OIG: 32 years of MSHA's POV failures

THE US Mine Safety and Health Administration is facing more overhauls after the Labor Department’s Office of Inspector General released a report last week on its failures on patterns of violations.
OIG: 32 years of MSHA's POV failures OIG: 32 years of MSHA's POV failures OIG: 32 years of MSHA's POV failures OIG: 32 years of MSHA's POV failures OIG: 32 years of MSHA's POV failures

MSHA assistant secretary of labor for mine safety and health Joseph Main. Courtesy MSHA.

Donna Schmidt

OIG titled its 79-page report: “In 32 Years MSHA Has Never Successfully Exercised its Pattern of Violation Authority”

OIG said its performance audit of the agency looked for how MSHA had developed its rules and procedures and used its authority, and whether federal officials reviewed and monitored operators’ POV corrective action plans on a timely, consistent basis.

Additionally, the oversight office said it was seeking to determine whether MSHA’s POV computer application contained errors in addition to the ones the federal agency had reported after the Upper Big Branch explosion in April.

“MSHA has not successfully exercised its POV authority in 32 years [and] administration of this authority has been hampered by a lack of leadership and priority in the department across various administrations” the OIG concluded in its report.

“MSHA took 13 years to finalize POV regulations.
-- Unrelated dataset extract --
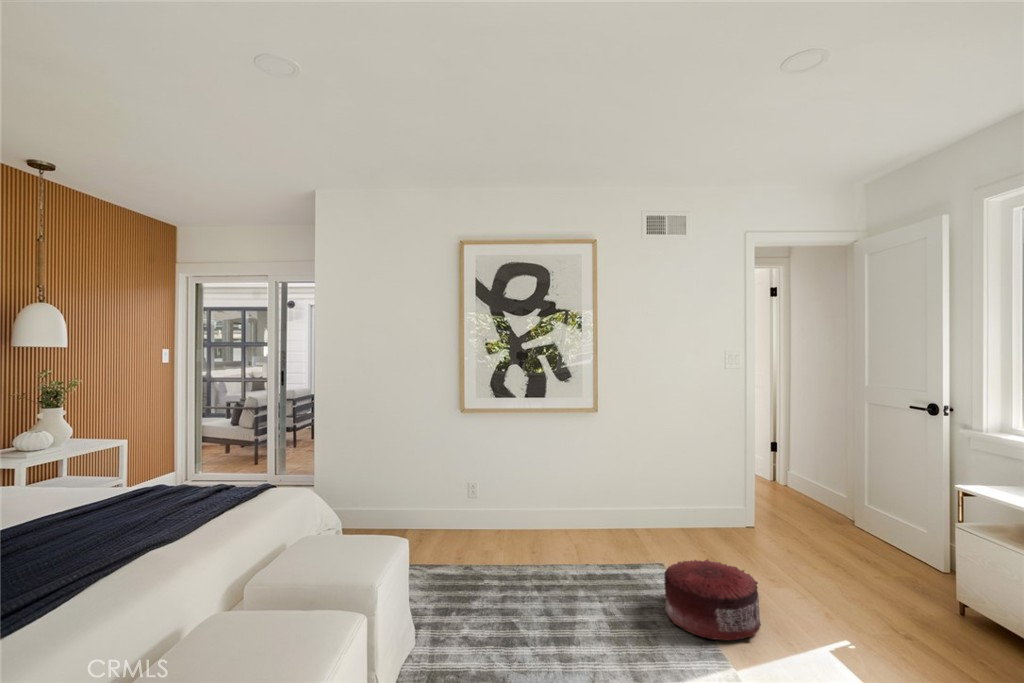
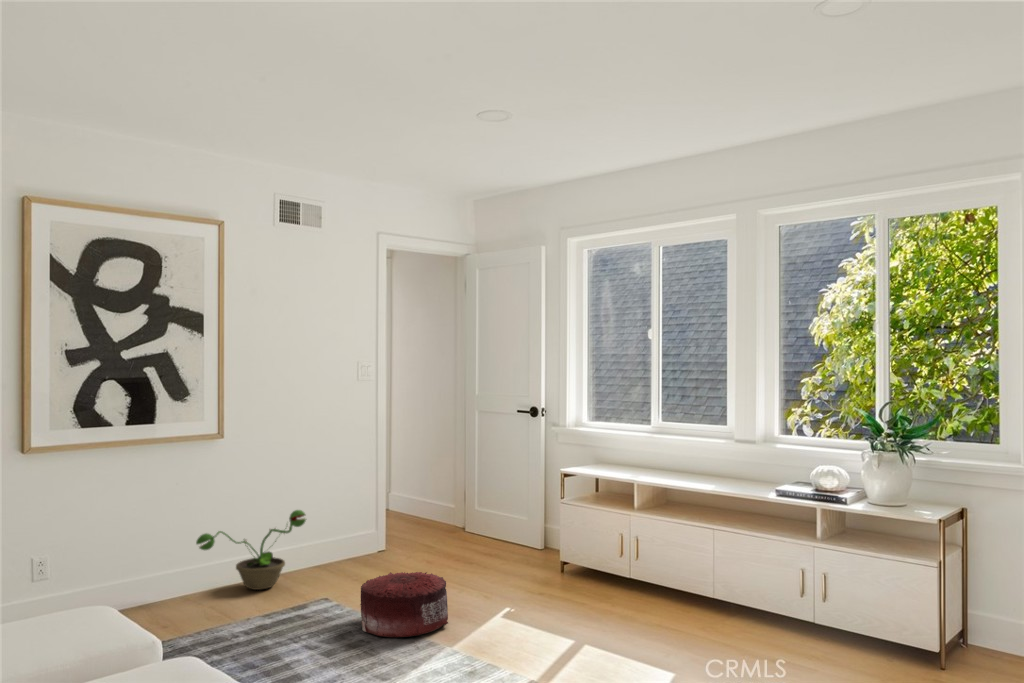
decorative plant: none [574,479,648,538] -> present [196,510,306,590]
Those regulations created limitations on MSHA’s authority that were not present in the enabling legislation and made it difficult for MSHA to place mines on POV status.”

For the following 17 years, the agency said, MSHA districts continued to perform POV analyses based on individual interpretations of requirements, but no operators were ever put on POV status.

“In 2007, MSHA attempted to implement a standardized method based on quantitative data for identifying potential POV mines; however, (a) the process was unreliable and (b) the criteria were complex and lacked a supportable rationale,” OIG officials pointed out.

The oversight office also found there was no monitoring of operations’ implementation of POV corrective action plans, and logic errors resulted in unreliable POV system results.

While no deficiencies were found in MSHA’s data reliability used for POV screenings, OIG did determine that MSHA delayed rock dust sample testing that could lead to delays in identifying safety hazards.

“We made 10 recommendations to the assistant secretary for mine safety and health [Joseph Main],” the OIG said.

“In summary, we recommended that MSHA re-evaluate current POV regulations; seek stakeholders input in developing new, transparent POV criteria; use system development life cycle techniques in creating any new POV-related computer applications; and re-evaluate the standard for timely completion of laboratory tests. The assistant secretary agreed with our recommendations and committed to developing and implementing corrective actions.”

On Friday afternoon, MSHA secretary Main responded to the report and announced the agency’s second major reform phase for the federal pattern of violations process.

“We agree with the final recommendations in the OIG report and welcome that input, which we believe will help us improve the process already underway at MSHA,” Main said.

“Our efforts are focused on ensuring that future potential POV and POV determinations are an effective part of MSHA’s enforcement strategy and advance Congress’s intent – that mine operators find and fix the root causes of violations before they become a hazard to miners.”

He reiterated that the work being conducted on the current POV process system is considered a “stopgap measure” which will be in place until other regulatory or legislative reforms replace it.

Under the new system adjustments, mines with potential POV notification will be able to submit a corrective action plan with concrete and meaningful measures for significant and substantial violations reductions.

Achievable benchmarks and milestones for putting the program in place and oversight to ensure the program is being followed will also be required.

Measures for rectifying a mine’s specific compliance problems are also required under MSHA’s new processes.

“The new procedures include more meaningful corrective action programs and measures to help ensure long-term compliance on the part of mine operators,” Main said, noting that those mines placed on a potential POV list will now abide by much stricter goals to avoid POV sanctions.

“Mines that implement appropriate corrective action programs will need to achieve a 50% reduction in the rate of S&S [significant and substantial] violations, or a rate within the top 50% for all mines of similar type and classification,” he said.

“Mines that do not choose to implement corrective action programs will need to achieve a 70% or more reduction in their S&S issuance rates or a rate within the top 35% for all mines of similar type and classification.”

Should a mine fail to meet the mandates of the potential POV procedure and be placed on a POV, each issued S&S violation will be an automatic closure order.

To avoid the move, mines must have a complete federal inspection with no S&S violations found.

“Any decision not to place a mine on POV status will be documented, and the mine will be closely monitored for backsliding,” Main noted.

“Mines that do meet reductions will also be monitored and subject to future potential POV screenings.”

MSHA said a POV panel with individuals from three separate MSHA divisions will review questions on mitigating factors for mines selected as a potential POV.

The goal of the group is to ensure consistency of both quantitative and qualitative criteria application.